Agent OrchestrationLLM 위에 외부 컨트롤러를 두고, 대화의 각 단계마다 어느 노드로 이동할지 결정하고 해당 노드의 지시문을 LLM에 주입하는 아키텍처. 교통 경찰이 차량(LLM)을 일일이 통제하는 것과 비슷.

In-Context Prompting외부 컨트롤러 없이, 수행해야 할 절차 전체를 처음부터 프롬프트에 넣어두고 LLM이 스스로 흐름을 파악하며 진행하게 하는 방식. 요리사에게 레시피 전체를 미리 주는 것과 같음.

LLM-as-JudgeLLM이 생성한 대화 품질을 사람 대신 다른 LLM이 평가하는 방식. 채점자 역할을 AI가 맡는 것. 단, 같은 계열 모델이 자기 출력을 더 높게 평가하는 self-preference 편향이 있을 수 있음.

Decision Hub워크플로우 그래프에서 여러 방향으로 분기할 수 있는 노드. 예를 들어 '정보가 충분한지' 판단해서 다음 단계를 여러 가지 중 하나로 결정하는 지점.

Directed Graph노드(단계)와 엣지(전환 조건)로 절차를 표현한 구조. 순서도(flowchart)와 동일한 개념으로, 어떤 조건에서 어느 단계로 이동하는지를 명시함.

Mann-Whitney U두 그룹의 점수 분포가 통계적으로 유의미하게 다른지 검정하는 비모수 통계 방법. 정규분포를 가정하지 않아도 되는 t-검정의 대안.

Cohen's d두 그룹 간 차이의 크기를 표준화한 효과 크기(effect size) 지표. 0.2는 작은 차이, 0.5는 중간, 0.8 이상은 큰 차이로 해석함.
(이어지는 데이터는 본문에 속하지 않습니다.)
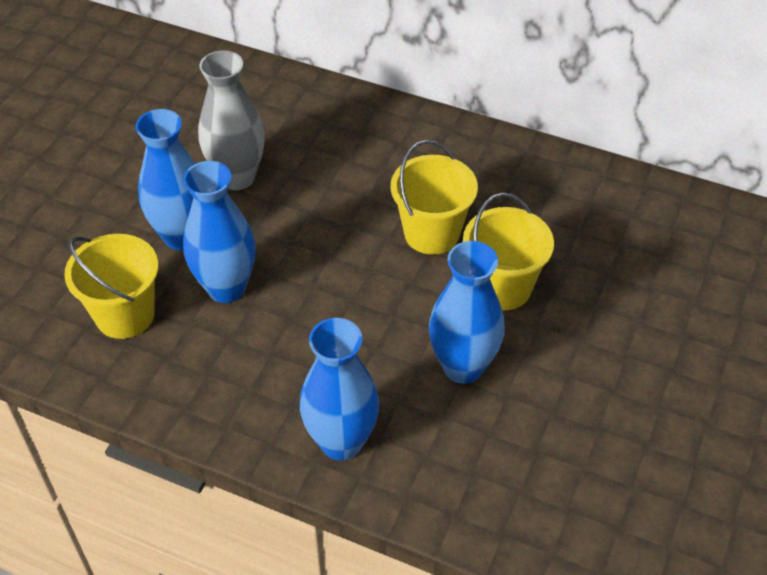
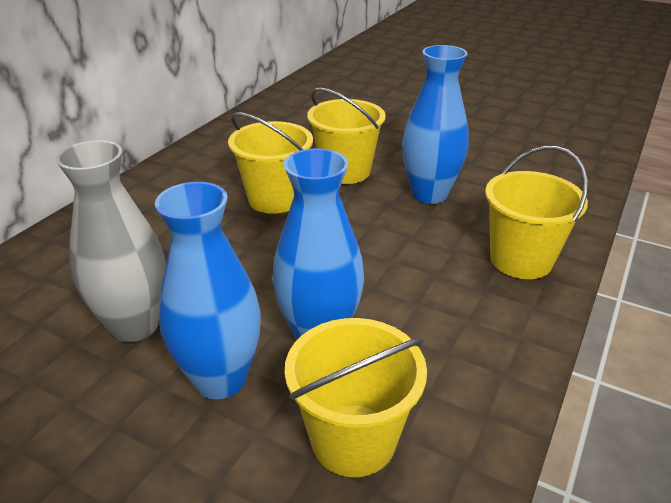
camera: 85 degrees left, 15 degrees down
(341, 442) = (521, 260): blue vase -> yellow bucket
Holm-Bonferroni여러 번 통계 검정을 동시에 할 때 우연히 유의미한 결과가 나올 확률을 통제하는 보정 방법. 15개 비교를 동시에 할 때 발생하는 다중 비교 문제를 해결함.

Related Resources

Original Abstract (Expand)

Agent orchestration frameworks -- LangGraph, CrewAI, Google ADK, OpenAI Agents SDK, and others -- place an external orchestrator above the LLM, tracking state and injecting routing instructions at every turn. We present a controlled comparison showing that for procedural tasks, this architecture is dominated by a simpler alternative: putting the entire procedure in the system prompt and letting the model self-orchestrate. Across three domains -- travel booking (14 nodes), Zoom technical support (14 nodes), and insurance claims processing (55 nodes) -- we evaluate 200 conversations per condition using LLM-as-judge scoring on five quality criteria. The in-context approach scores 4.53--5.00 on a 5-point scale while a LangGraph orchestrator using the same model scores 4.17--4.84. The orchestrated system fails on 24% of travel, 9% of Zoom, and 17% of insurance conversations, compared to 11.5%, 0.5%, and 5% for the in-context baseline. While external orchestration may have been necessary for earlier models, advances in frontier model capabilities have made it unnecessary for multi-turn conversations following a defined procedure.